▶ _Aim of the exercise_: The output should be every line below that includes the word "numOctaves".
***** Data for review *****
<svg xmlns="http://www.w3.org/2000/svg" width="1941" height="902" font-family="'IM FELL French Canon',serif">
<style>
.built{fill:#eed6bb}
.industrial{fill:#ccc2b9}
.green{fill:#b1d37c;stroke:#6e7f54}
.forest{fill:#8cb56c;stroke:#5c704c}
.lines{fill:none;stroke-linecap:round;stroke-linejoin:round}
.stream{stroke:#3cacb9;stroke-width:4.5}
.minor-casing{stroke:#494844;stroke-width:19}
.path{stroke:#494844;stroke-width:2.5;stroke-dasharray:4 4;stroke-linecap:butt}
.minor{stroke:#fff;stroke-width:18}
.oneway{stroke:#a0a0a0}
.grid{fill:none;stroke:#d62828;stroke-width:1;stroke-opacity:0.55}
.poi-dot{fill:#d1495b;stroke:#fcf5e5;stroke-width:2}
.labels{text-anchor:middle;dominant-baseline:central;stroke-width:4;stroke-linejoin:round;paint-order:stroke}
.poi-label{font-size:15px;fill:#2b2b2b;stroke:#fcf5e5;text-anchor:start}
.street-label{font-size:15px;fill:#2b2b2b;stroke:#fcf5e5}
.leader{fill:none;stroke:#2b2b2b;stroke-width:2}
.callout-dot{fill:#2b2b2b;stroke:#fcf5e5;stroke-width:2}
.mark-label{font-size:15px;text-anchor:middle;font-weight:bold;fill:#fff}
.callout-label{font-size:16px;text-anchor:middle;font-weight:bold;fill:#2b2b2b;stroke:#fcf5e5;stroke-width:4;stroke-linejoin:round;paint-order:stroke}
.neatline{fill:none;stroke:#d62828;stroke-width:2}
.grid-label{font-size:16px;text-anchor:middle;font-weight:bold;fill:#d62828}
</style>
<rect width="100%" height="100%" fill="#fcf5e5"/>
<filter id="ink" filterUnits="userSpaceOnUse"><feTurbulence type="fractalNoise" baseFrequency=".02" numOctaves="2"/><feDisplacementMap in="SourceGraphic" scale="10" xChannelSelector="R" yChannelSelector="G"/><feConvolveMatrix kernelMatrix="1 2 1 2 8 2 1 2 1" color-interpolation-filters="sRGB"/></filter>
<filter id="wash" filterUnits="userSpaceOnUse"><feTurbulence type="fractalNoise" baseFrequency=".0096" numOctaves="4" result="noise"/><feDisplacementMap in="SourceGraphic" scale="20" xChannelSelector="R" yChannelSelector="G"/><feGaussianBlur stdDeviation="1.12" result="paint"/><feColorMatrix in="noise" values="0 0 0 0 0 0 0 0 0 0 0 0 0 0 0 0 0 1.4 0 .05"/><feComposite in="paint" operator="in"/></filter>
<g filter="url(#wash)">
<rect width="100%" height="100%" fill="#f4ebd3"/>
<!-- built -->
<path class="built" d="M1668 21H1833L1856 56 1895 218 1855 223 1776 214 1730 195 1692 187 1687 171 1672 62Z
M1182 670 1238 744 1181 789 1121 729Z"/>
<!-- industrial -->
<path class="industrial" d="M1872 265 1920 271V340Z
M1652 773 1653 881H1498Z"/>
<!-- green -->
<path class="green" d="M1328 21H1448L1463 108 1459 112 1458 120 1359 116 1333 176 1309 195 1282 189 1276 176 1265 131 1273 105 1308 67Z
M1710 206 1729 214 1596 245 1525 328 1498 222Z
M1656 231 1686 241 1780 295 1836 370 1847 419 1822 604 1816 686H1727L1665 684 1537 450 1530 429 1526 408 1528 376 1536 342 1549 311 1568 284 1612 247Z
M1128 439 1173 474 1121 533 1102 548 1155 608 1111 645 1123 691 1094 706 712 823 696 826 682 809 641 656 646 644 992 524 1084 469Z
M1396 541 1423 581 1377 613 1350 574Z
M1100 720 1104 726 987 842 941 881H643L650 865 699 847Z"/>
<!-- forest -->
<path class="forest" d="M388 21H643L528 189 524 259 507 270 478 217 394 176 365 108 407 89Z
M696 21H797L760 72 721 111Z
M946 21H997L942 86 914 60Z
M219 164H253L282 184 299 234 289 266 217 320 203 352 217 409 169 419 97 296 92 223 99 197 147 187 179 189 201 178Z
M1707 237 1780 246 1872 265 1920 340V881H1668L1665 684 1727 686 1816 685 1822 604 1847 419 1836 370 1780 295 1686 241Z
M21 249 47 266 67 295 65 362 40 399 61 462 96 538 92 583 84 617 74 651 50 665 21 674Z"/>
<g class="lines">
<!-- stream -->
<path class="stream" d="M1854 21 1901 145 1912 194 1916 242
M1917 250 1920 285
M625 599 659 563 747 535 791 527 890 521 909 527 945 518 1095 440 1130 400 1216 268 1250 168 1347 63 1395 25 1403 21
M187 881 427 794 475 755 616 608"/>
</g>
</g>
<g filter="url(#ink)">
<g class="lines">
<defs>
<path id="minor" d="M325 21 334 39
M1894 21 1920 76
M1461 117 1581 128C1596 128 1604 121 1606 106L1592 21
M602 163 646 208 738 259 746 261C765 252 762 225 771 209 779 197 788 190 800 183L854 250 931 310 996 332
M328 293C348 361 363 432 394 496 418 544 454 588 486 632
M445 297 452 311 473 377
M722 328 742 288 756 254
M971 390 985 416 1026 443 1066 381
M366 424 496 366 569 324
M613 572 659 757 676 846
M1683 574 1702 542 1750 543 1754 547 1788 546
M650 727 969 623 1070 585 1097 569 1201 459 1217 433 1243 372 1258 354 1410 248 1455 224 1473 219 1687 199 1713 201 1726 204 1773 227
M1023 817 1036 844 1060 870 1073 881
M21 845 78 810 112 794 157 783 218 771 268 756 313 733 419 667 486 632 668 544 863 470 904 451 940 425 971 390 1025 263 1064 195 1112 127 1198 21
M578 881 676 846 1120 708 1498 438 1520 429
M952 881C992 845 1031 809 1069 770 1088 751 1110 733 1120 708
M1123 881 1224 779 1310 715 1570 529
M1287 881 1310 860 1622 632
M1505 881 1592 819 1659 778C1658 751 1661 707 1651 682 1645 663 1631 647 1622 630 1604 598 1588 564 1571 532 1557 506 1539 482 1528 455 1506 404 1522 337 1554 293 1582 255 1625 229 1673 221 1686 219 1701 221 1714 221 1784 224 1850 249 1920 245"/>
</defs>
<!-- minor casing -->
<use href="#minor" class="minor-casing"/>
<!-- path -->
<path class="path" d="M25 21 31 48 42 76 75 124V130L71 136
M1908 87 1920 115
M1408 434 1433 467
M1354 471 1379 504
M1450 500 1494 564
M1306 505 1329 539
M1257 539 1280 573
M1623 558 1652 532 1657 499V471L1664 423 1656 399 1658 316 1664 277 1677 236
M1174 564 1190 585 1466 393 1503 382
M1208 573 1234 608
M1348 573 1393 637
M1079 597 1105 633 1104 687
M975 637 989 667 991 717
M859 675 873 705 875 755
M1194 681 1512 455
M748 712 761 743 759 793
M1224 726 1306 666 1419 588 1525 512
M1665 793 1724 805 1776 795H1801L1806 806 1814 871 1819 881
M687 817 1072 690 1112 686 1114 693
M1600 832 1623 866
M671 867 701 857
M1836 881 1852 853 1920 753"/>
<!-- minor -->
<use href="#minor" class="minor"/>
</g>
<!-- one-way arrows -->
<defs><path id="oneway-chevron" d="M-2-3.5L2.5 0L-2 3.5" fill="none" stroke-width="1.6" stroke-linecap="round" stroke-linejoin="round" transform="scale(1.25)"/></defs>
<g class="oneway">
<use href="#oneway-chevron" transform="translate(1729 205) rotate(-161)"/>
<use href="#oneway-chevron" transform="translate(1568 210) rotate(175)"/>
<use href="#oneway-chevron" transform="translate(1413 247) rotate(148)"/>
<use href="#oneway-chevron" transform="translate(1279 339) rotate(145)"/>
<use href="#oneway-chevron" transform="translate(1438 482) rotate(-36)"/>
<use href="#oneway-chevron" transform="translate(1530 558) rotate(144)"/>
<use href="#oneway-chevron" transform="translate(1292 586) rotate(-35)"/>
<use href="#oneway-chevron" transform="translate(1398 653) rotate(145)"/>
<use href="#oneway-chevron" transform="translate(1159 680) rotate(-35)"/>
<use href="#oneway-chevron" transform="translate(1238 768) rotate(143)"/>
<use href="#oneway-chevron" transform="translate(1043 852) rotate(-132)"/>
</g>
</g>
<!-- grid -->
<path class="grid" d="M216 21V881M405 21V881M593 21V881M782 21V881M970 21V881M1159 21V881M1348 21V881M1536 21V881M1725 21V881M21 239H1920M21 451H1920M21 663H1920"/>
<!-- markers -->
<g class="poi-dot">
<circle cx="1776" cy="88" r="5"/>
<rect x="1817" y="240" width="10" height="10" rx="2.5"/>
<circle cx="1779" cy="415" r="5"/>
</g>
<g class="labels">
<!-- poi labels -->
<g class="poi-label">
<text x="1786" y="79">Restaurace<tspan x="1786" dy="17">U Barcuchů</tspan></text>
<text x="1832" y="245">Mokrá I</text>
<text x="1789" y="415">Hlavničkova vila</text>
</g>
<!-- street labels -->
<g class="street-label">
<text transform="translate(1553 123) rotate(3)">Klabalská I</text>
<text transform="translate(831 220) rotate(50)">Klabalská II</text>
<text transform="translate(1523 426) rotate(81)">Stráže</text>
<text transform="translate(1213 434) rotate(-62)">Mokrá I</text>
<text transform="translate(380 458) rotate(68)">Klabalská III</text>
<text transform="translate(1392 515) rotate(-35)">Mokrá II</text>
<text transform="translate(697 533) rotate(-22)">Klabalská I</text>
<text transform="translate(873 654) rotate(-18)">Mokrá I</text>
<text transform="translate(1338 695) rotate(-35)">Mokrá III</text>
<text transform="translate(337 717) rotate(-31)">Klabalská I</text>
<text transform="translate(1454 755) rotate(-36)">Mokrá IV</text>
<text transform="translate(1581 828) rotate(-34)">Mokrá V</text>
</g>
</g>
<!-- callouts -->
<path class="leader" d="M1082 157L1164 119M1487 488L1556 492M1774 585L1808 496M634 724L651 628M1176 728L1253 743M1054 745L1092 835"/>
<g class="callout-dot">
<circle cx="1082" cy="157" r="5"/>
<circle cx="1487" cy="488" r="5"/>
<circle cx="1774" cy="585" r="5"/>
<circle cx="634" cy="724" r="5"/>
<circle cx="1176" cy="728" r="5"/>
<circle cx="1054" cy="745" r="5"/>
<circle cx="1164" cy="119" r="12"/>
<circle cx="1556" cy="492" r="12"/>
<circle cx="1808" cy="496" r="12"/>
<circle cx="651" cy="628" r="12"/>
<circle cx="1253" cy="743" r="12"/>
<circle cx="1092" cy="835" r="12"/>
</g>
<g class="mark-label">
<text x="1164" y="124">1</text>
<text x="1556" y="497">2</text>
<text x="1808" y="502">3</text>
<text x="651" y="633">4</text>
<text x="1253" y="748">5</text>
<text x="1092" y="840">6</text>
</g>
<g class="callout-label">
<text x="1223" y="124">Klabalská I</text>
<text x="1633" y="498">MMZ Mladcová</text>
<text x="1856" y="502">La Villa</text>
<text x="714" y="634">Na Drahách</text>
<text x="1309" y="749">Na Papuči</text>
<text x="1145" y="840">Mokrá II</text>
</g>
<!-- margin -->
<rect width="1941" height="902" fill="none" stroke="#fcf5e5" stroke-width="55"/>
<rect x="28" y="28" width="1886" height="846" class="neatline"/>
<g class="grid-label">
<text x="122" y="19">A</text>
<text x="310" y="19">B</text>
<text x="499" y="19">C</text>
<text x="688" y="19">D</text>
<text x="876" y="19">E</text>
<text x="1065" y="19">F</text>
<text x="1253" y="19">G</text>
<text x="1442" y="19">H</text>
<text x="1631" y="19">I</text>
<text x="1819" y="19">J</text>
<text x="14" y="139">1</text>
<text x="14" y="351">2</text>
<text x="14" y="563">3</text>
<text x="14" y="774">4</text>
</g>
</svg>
*****
▶ _Exercise answer_:
<filter id="ink" filterUnits="userSpaceOnUse"><feTurbulence type="fractalNoise" baseFrequency=".02" numOctaves="2"/><feDisplacementMap in="SourceGraphic" scale="10" xChannelSelector="R" yChannelSelector="G"/><feConvolveMatrix kernelMatrix="1 2 1 2 8 2 1 2 1" color-interpolation-filters="sRGB"/></filter>
<filter id="wash" filterUnits="userSpaceOnUse"><feTurbulence type="fractalNoise" baseFrequency=".0096" numOctaves="4" result="noise"/><feDisplacementMap in="SourceGraphic" scale="20" xChannelSelector="R" yChannelSelector="G"/><feGaussianBlur stdDeviation="1.12" result="paint"/><feColorMatrix in="noise" values="0 0 0 0 0 0 0 0 0 0 0 0 0 0 0 0 0 1.4 0 .05"/><feComposite in="paint" operator="in"/></filter>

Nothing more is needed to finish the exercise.